[Saved data entries]
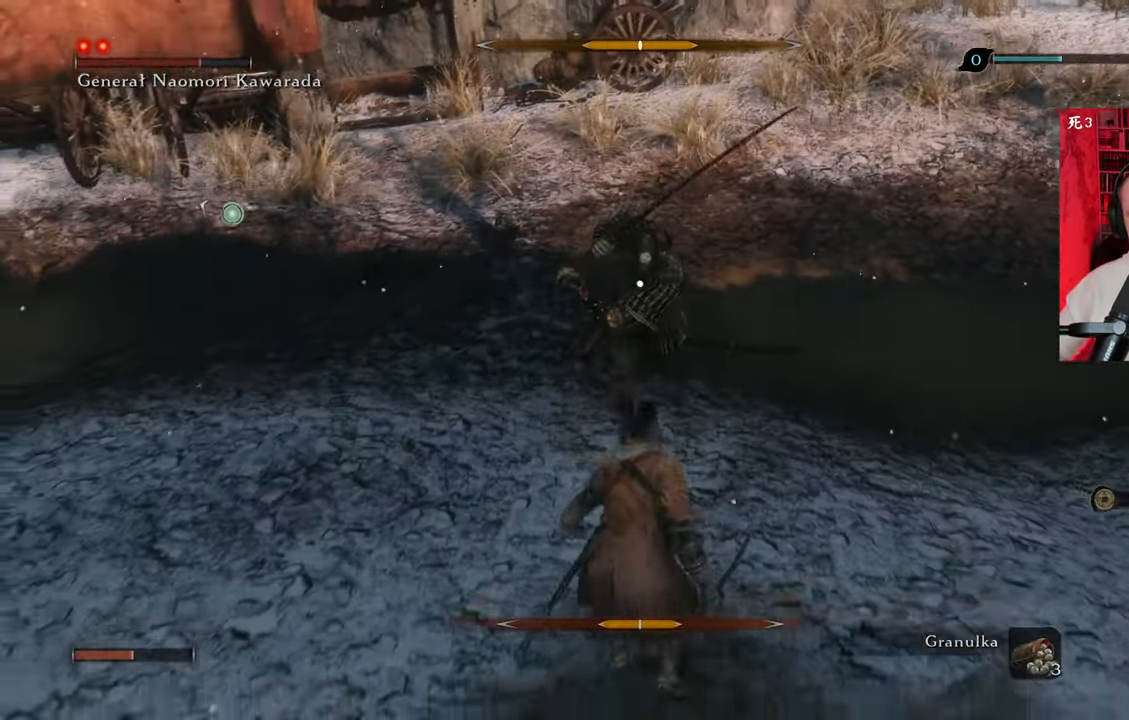
{"keys": ["a"], "mouse": [], "events": [[16, "a", "down"], [116, "s", "up"]]}
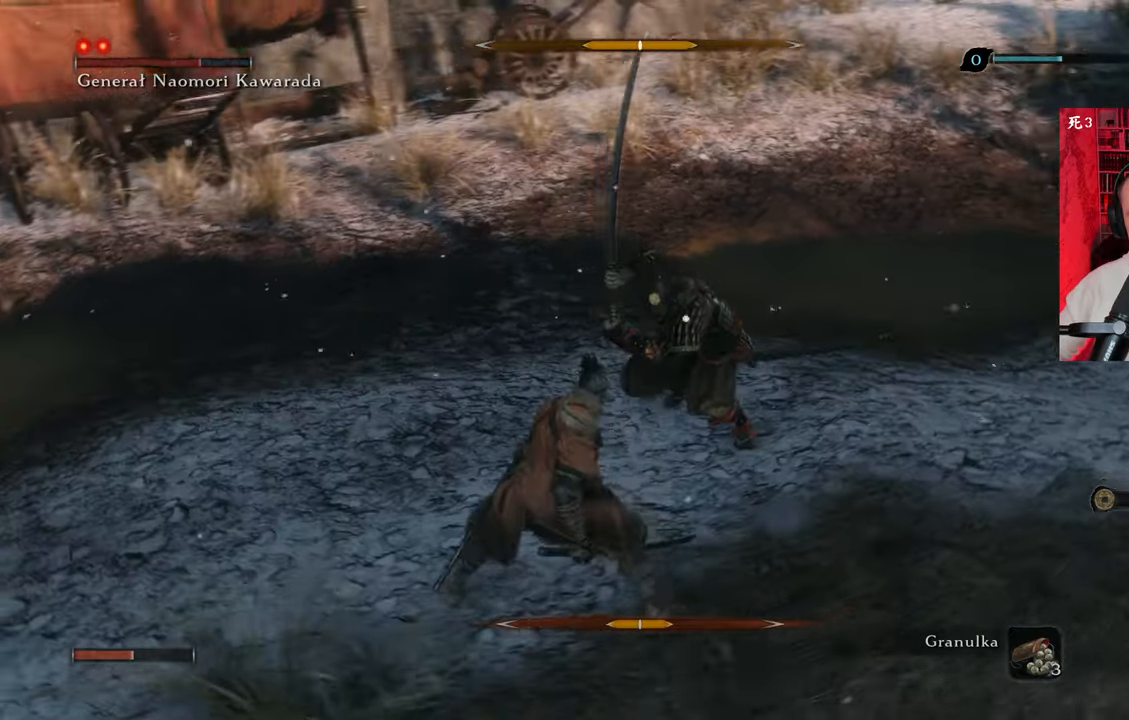
{"keys": ["a"], "mouse": [], "events": [[266, "mouse_right", "down"], [366, "mouse_right", "up"]]}
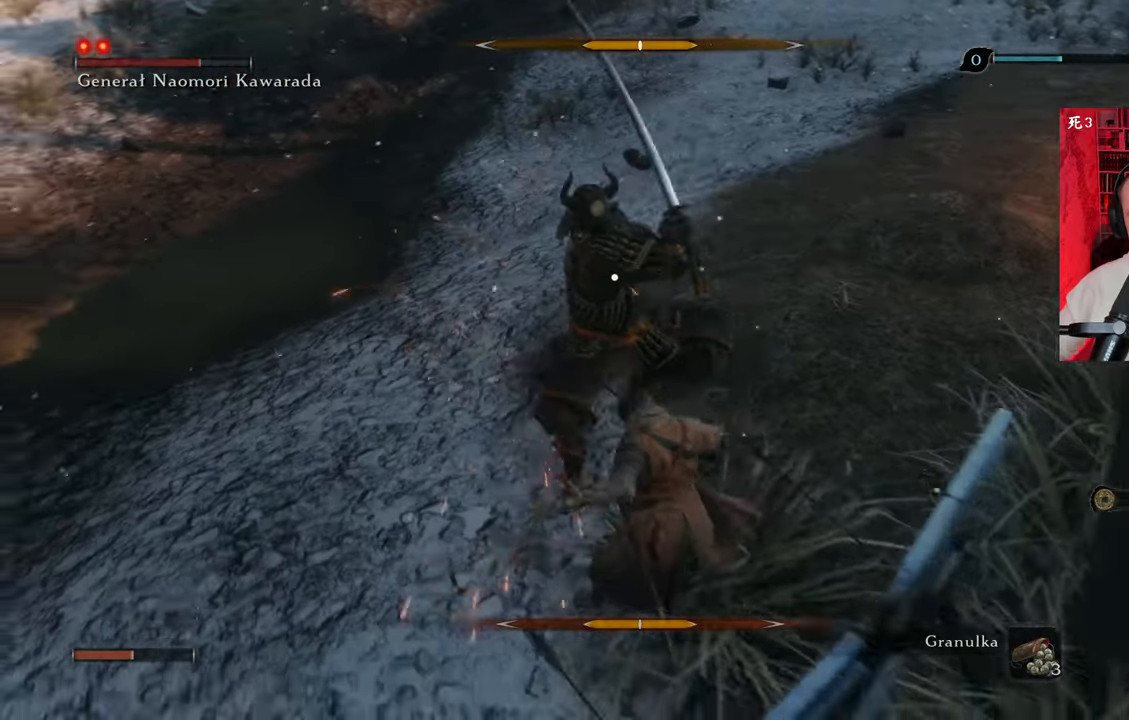
{"keys": ["a"], "mouse": [], "events": [[333, "mouse_right", "down"], [383, "mouse_right", "up"]]}
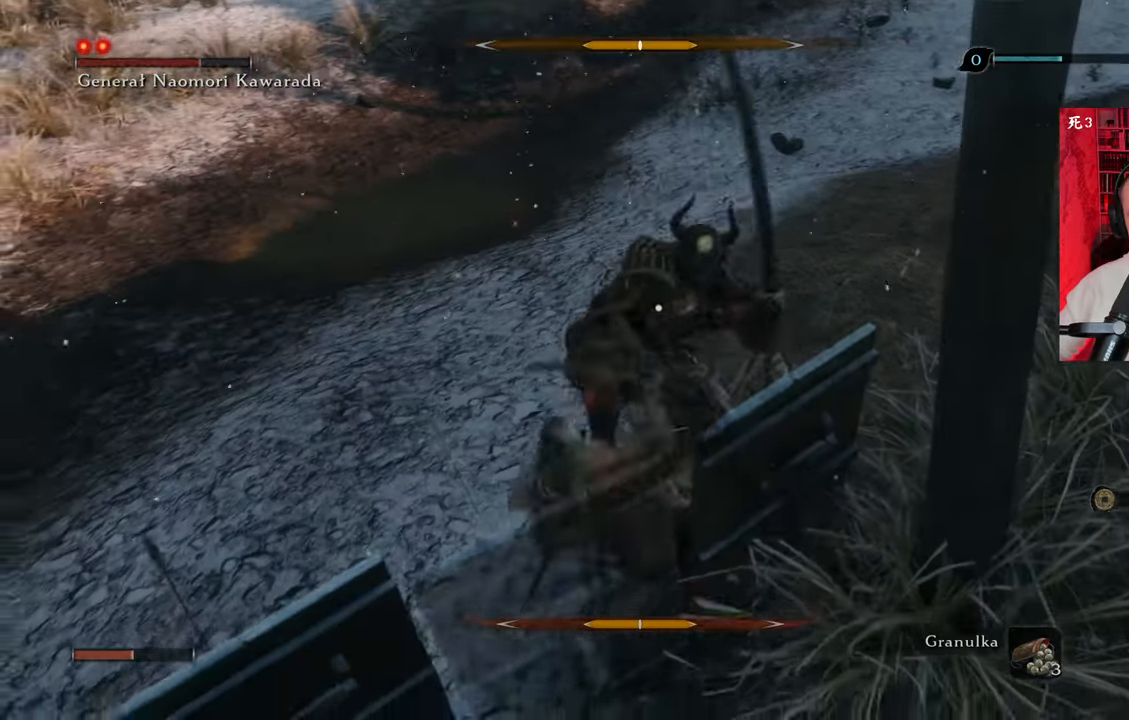
{"keys": ["a"], "mouse": [], "events": []}
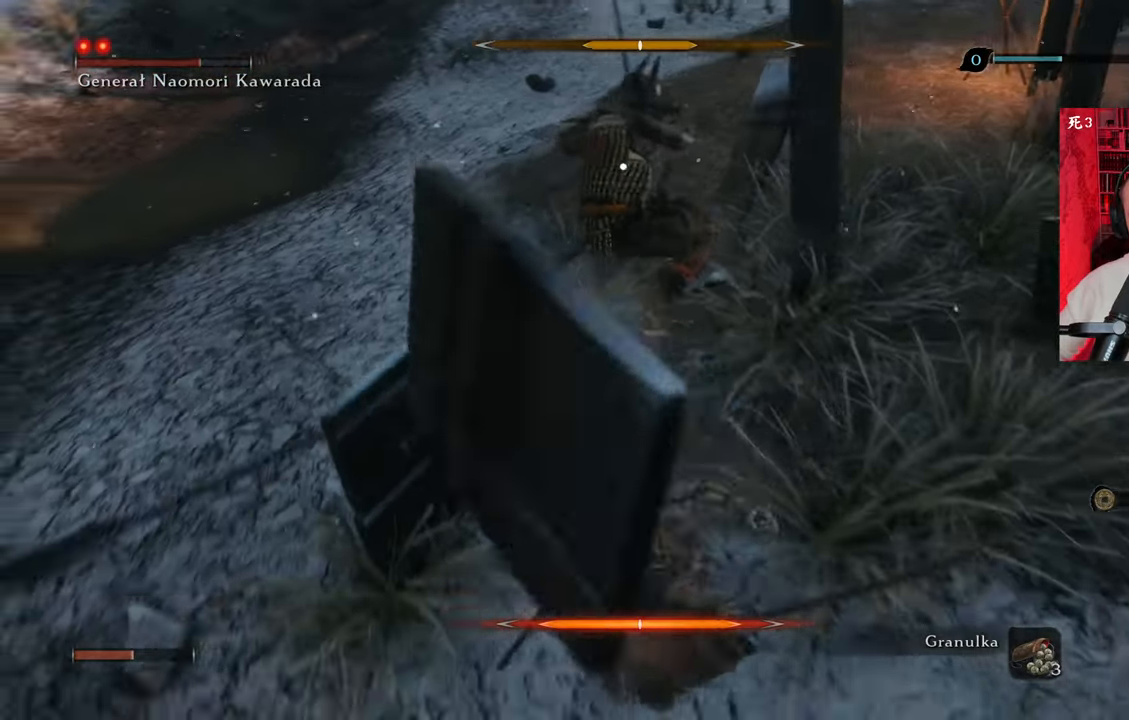
{"keys": ["a", "shift"], "mouse": [], "events": [[266, "shift", "down"], [416, "shift", "up"], [500, "shift", "down"]]}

- **Assigned task**
List every line above that holds the word "down".

- **Problem solution**
{"keys": ["a"], "mouse": [], "events": [[16, "a", "down"], [116, "s", "up"]]}
{"keys": ["a"], "mouse": [], "events": [[266, "mouse_right", "down"], [366, "mouse_right", "up"]]}
{"keys": ["a"], "mouse": [], "events": [[333, "mouse_right", "down"], [383, "mouse_right", "up"]]}
{"keys": ["a", "shift"], "mouse": [], "events": [[266, "shift", "down"], [416, "shift", "up"], [500, "shift", "down"]]}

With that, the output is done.